# Items from a dataset:
****************
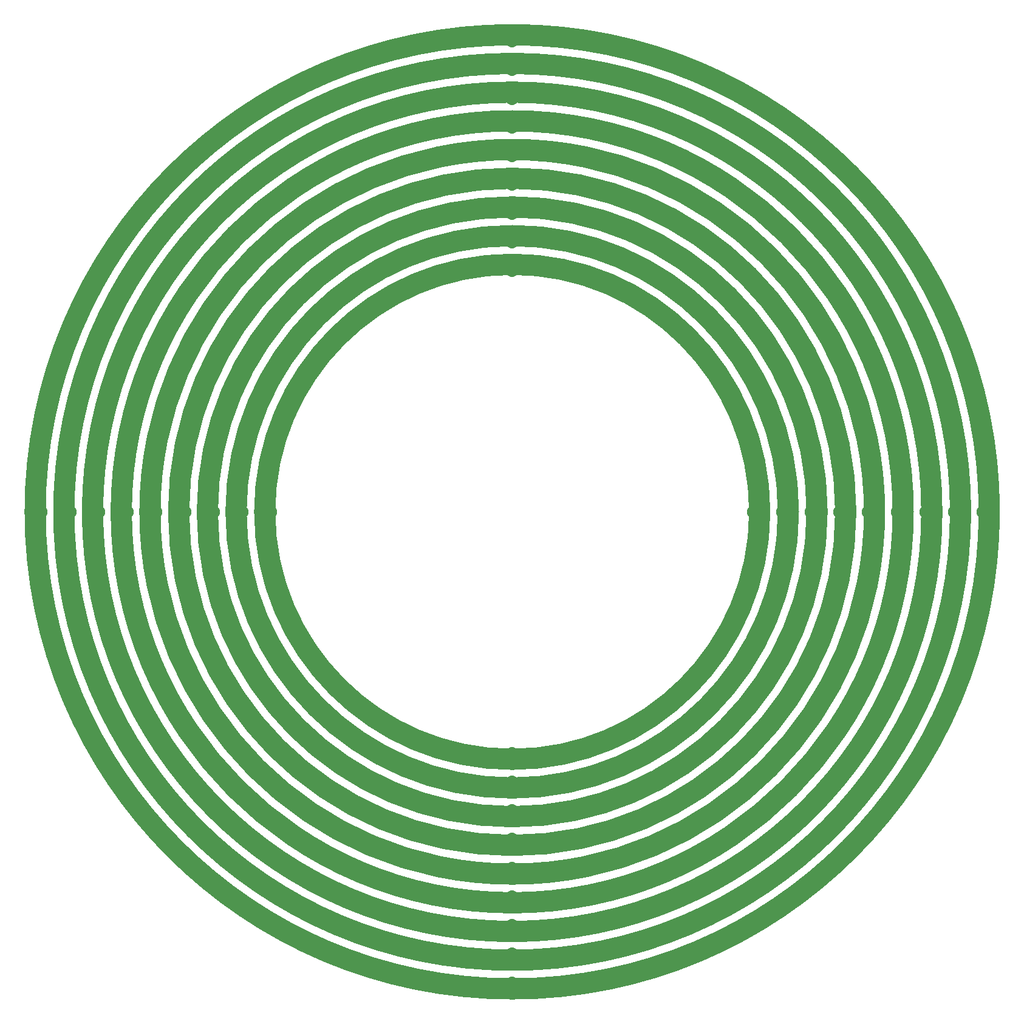
<source format=gbr>
%TF.GenerationSoftware,KiCad,Pcbnew,9.0.2*%
%TF.CreationDate,2025-09-28T22:00:49+01:00*%
%TF.ProjectId,X_pogo-ring,585f706f-676f-42d7-9269-6e672e6b6963,rev?*%
%TF.SameCoordinates,Original*%
%TF.FileFunction,Copper,L2,Bot*%
%TF.FilePolarity,Positive*%
%FSLAX46Y46*%
G04 Gerber Fmt 4.6, Leading zero omitted, Abs format (unit mm)*
G04 Created by KiCad (PCBNEW 9.0.2) date 2025-09-28 22:00:49*
%MOMM*%
%LPD*%
G01*
G04 APERTURE LIST*
%TA.AperFunction,Conductor*%
%ADD10C,3.000000*%
%TD*%
%TA.AperFunction,ViaPad*%
%ADD11C,2.000000*%
%TD*%
%TA.AperFunction,ViaPad*%
%ADD12C,1.600000*%
%TD*%
G04 APERTURE END LIST*
D10*
%TO.N,8*%
X173967000Y-88265000D02*
G75*
G02*
X48967000Y-88265000I-62500000J0D01*
G01*
X48967000Y-88265000D02*
G75*
G02*
X173967000Y-88265000I62500000J0D01*
G01*
%TO.N,3*%
X153967000Y-88265000D02*
G75*
G02*
X68967000Y-88265000I-42500000J0D01*
G01*
X68967000Y-88265000D02*
G75*
G02*
X153967000Y-88265000I42500000J0D01*
G01*
%TO.N,7*%
X169967000Y-88265000D02*
G75*
G02*
X52967000Y-88265000I-58500000J0D01*
G01*
X52967000Y-88265000D02*
G75*
G02*
X169967000Y-88265000I58500000J0D01*
G01*
%TO.N,9*%
X177967000Y-88265000D02*
G75*
G02*
X44967000Y-88265000I-66500000J0D01*
G01*
X44967000Y-88265000D02*
G75*
G02*
X177967000Y-88265000I66500000J0D01*
G01*
%TO.N,5*%
X161967000Y-88265000D02*
G75*
G02*
X60967000Y-88265000I-50500000J0D01*
G01*
X60967000Y-88265000D02*
G75*
G02*
X161967000Y-88265000I50500000J0D01*
G01*
%TO.N,6*%
X165967000Y-88265000D02*
G75*
G02*
X56967000Y-88265000I-54500000J0D01*
G01*
X56967000Y-88265000D02*
G75*
G02*
X165967000Y-88265000I54500000J0D01*
G01*
%TO.N,4*%
X157967000Y-88265000D02*
G75*
G02*
X64967000Y-88265000I-46500000J0D01*
G01*
X64967000Y-88265000D02*
G75*
G02*
X157967000Y-88265000I46500000J0D01*
G01*
%TO.N,1*%
X145967000Y-88265000D02*
G75*
G02*
X76967000Y-88265000I-34500000J0D01*
G01*
X76967000Y-88265000D02*
G75*
G02*
X145967000Y-88265000I34500000J0D01*
G01*
%TO.N,2*%
X149967000Y-88265000D02*
G75*
G02*
X72967000Y-88265000I-38500000J0D01*
G01*
X72967000Y-88265000D02*
G75*
G02*
X149967000Y-88265000I38500000J0D01*
G01*
%TD*%
D11*
%TO.N,1*%
X87128135Y-112730865D03*
X136083583Y-112754583D03*
D12*
X111467000Y-54765000D03*
X144998000Y-88265000D03*
X77936000Y-88265000D03*
X111467000Y-121794000D03*
D11*
X135805865Y-64053135D03*
X87083000Y-63881000D03*
D12*
%TO.N,2*%
X148998000Y-88265000D03*
X111467000Y-125794000D03*
D11*
X84254573Y-61052573D03*
D12*
X73936000Y-88265000D03*
D11*
X84299708Y-115559292D03*
X138634292Y-61224708D03*
X138912010Y-115583010D03*
D12*
X111467000Y-50765000D03*
D11*
%TO.N,3*%
X81426146Y-58224146D03*
D12*
X69936000Y-88265000D03*
D11*
X81471281Y-118387719D03*
D12*
X111467000Y-46765000D03*
X152998000Y-88265000D03*
D11*
X141740437Y-118411437D03*
D12*
X111467000Y-129794000D03*
D11*
X141462719Y-58396281D03*
D12*
%TO.N,4*%
X111467000Y-42765000D03*
D11*
X78642854Y-121216146D03*
D12*
X156998000Y-88265000D03*
D11*
X78597719Y-55395719D03*
X144291146Y-55567854D03*
D12*
X111467000Y-133794000D03*
X65936000Y-88265000D03*
D11*
X144568864Y-121239864D03*
D12*
%TO.N,5*%
X160998000Y-88265000D03*
X61936000Y-88265000D03*
D11*
X75814427Y-124044573D03*
X147119573Y-52739427D03*
D12*
X111467000Y-137794000D03*
D11*
X147397291Y-124068291D03*
D12*
X111467000Y-38765000D03*
D11*
X75769292Y-52567292D03*
%TO.N,6*%
X72940865Y-49738865D03*
X149948000Y-49911000D03*
D12*
X111467000Y-34765000D03*
X164998000Y-88265000D03*
X57936000Y-88265000D03*
X111467000Y-141794000D03*
D11*
X150225718Y-126896718D03*
X72986000Y-126873000D03*
%TO.N,7*%
X70112437Y-46910437D03*
D12*
X53936000Y-88265000D03*
D11*
X152776428Y-47082572D03*
D12*
X168998000Y-88265000D03*
X111467000Y-30765000D03*
D11*
X153054146Y-129725146D03*
X70157572Y-129701428D03*
D12*
X111467000Y-145794000D03*
D11*
%TO.N,8*%
X67329145Y-132529855D03*
D12*
X49936000Y-88265000D03*
X111467000Y-26765000D03*
D11*
X155882573Y-132553573D03*
X155604855Y-44254145D03*
D12*
X172998000Y-88265000D03*
D11*
X67284010Y-44082010D03*
D12*
X111467000Y-149794000D03*
D11*
%TO.N,9*%
X158711000Y-135382000D03*
X64455583Y-41253583D03*
X64500718Y-135358282D03*
X158433282Y-41425718D03*
D12*
X111467000Y-153794000D03*
X111467000Y-22765000D03*
X176998000Y-88265000D03*
X45936000Y-88265000D03*
%TD*%
M02*

</source>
****************
# Exercise directions:
Retype all the records shown above, character for character. Omit every picture.

# Task output:
<source format=gbr>
%TF.GenerationSoftware,KiCad,Pcbnew,9.0.2*%
%TF.CreationDate,2025-09-28T22:00:49+01:00*%
%TF.ProjectId,X_pogo-ring,585f706f-676f-42d7-9269-6e672e6b6963,rev?*%
%TF.SameCoordinates,Original*%
%TF.FileFunction,Copper,L2,Bot*%
%TF.FilePolarity,Positive*%
%FSLAX46Y46*%
G04 Gerber Fmt 4.6, Leading zero omitted, Abs format (unit mm)*
G04 Created by KiCad (PCBNEW 9.0.2) date 2025-09-28 22:00:49*
%MOMM*%
%LPD*%
G01*
G04 APERTURE LIST*
%TA.AperFunction,Conductor*%
%ADD10C,3.000000*%
%TD*%
%TA.AperFunction,ViaPad*%
%ADD11C,2.000000*%
%TD*%
%TA.AperFunction,ViaPad*%
%ADD12C,1.600000*%
%TD*%
G04 APERTURE END LIST*
D10*
%TO.N,8*%
X173967000Y-88265000D02*
G75*
G02*
X48967000Y-88265000I-62500000J0D01*
G01*
X48967000Y-88265000D02*
G75*
G02*
X173967000Y-88265000I62500000J0D01*
G01*
%TO.N,3*%
X153967000Y-88265000D02*
G75*
G02*
X68967000Y-88265000I-42500000J0D01*
G01*
X68967000Y-88265000D02*
G75*
G02*
X153967000Y-88265000I42500000J0D01*
G01*
%TO.N,7*%
X169967000Y-88265000D02*
G75*
G02*
X52967000Y-88265000I-58500000J0D01*
G01*
X52967000Y-88265000D02*
G75*
G02*
X169967000Y-88265000I58500000J0D01*
G01*
%TO.N,9*%
X177967000Y-88265000D02*
G75*
G02*
X44967000Y-88265000I-66500000J0D01*
G01*
X44967000Y-88265000D02*
G75*
G02*
X177967000Y-88265000I66500000J0D01*
G01*
%TO.N,5*%
X161967000Y-88265000D02*
G75*
G02*
X60967000Y-88265000I-50500000J0D01*
G01*
X60967000Y-88265000D02*
G75*
G02*
X161967000Y-88265000I50500000J0D01*
G01*
%TO.N,6*%
X165967000Y-88265000D02*
G75*
G02*
X56967000Y-88265000I-54500000J0D01*
G01*
X56967000Y-88265000D02*
G75*
G02*
X165967000Y-88265000I54500000J0D01*
G01*
%TO.N,4*%
X157967000Y-88265000D02*
G75*
G02*
X64967000Y-88265000I-46500000J0D01*
G01*
X64967000Y-88265000D02*
G75*
G02*
X157967000Y-88265000I46500000J0D01*
G01*
%TO.N,1*%
X145967000Y-88265000D02*
G75*
G02*
X76967000Y-88265000I-34500000J0D01*
G01*
X76967000Y-88265000D02*
G75*
G02*
X145967000Y-88265000I34500000J0D01*
G01*
%TO.N,2*%
X149967000Y-88265000D02*
G75*
G02*
X72967000Y-88265000I-38500000J0D01*
G01*
X72967000Y-88265000D02*
G75*
G02*
X149967000Y-88265000I38500000J0D01*
G01*
%TD*%
D11*
%TO.N,1*%
X87128135Y-112730865D03*
X136083583Y-112754583D03*
D12*
X111467000Y-54765000D03*
X144998000Y-88265000D03*
X77936000Y-88265000D03*
X111467000Y-121794000D03*
D11*
X135805865Y-64053135D03*
X87083000Y-63881000D03*
D12*
%TO.N,2*%
X148998000Y-88265000D03*
X111467000Y-125794000D03*
D11*
X84254573Y-61052573D03*
D12*
X73936000Y-88265000D03*
D11*
X84299708Y-115559292D03*
X138634292Y-61224708D03*
X138912010Y-115583010D03*
D12*
X111467000Y-50765000D03*
D11*
%TO.N,3*%
X81426146Y-58224146D03*
D12*
X69936000Y-88265000D03*
D11*
X81471281Y-118387719D03*
D12*
X111467000Y-46765000D03*
X152998000Y-88265000D03*
D11*
X141740437Y-118411437D03*
D12*
X111467000Y-129794000D03*
D11*
X141462719Y-58396281D03*
D12*
%TO.N,4*%
X111467000Y-42765000D03*
D11*
X78642854Y-121216146D03*
D12*
X156998000Y-88265000D03*
D11*
X78597719Y-55395719D03*
X144291146Y-55567854D03*
D12*
X111467000Y-133794000D03*
X65936000Y-88265000D03*
D11*
X144568864Y-121239864D03*
D12*
%TO.N,5*%
X160998000Y-88265000D03*
X61936000Y-88265000D03*
D11*
X75814427Y-124044573D03*
X147119573Y-52739427D03*
D12*
X111467000Y-137794000D03*
D11*
X147397291Y-124068291D03*
D12*
X111467000Y-38765000D03*
D11*
X75769292Y-52567292D03*
%TO.N,6*%
X72940865Y-49738865D03*
X149948000Y-49911000D03*
D12*
X111467000Y-34765000D03*
X164998000Y-88265000D03*
X57936000Y-88265000D03*
X111467000Y-141794000D03*
D11*
X150225718Y-126896718D03*
X72986000Y-126873000D03*
%TO.N,7*%
X70112437Y-46910437D03*
D12*
X53936000Y-88265000D03*
D11*
X152776428Y-47082572D03*
D12*
X168998000Y-88265000D03*
X111467000Y-30765000D03*
D11*
X153054146Y-129725146D03*
X70157572Y-129701428D03*
D12*
X111467000Y-145794000D03*
D11*
%TO.N,8*%
X67329145Y-132529855D03*
D12*
X49936000Y-88265000D03*
X111467000Y-26765000D03*
D11*
X155882573Y-132553573D03*
X155604855Y-44254145D03*
D12*
X172998000Y-88265000D03*
D11*
X67284010Y-44082010D03*
D12*
X111467000Y-149794000D03*
D11*
%TO.N,9*%
X158711000Y-135382000D03*
X64455583Y-41253583D03*
X64500718Y-135358282D03*
X158433282Y-41425718D03*
D12*
X111467000Y-153794000D03*
X111467000Y-22765000D03*
X176998000Y-88265000D03*
X45936000Y-88265000D03*
%TD*%
M02*

</source>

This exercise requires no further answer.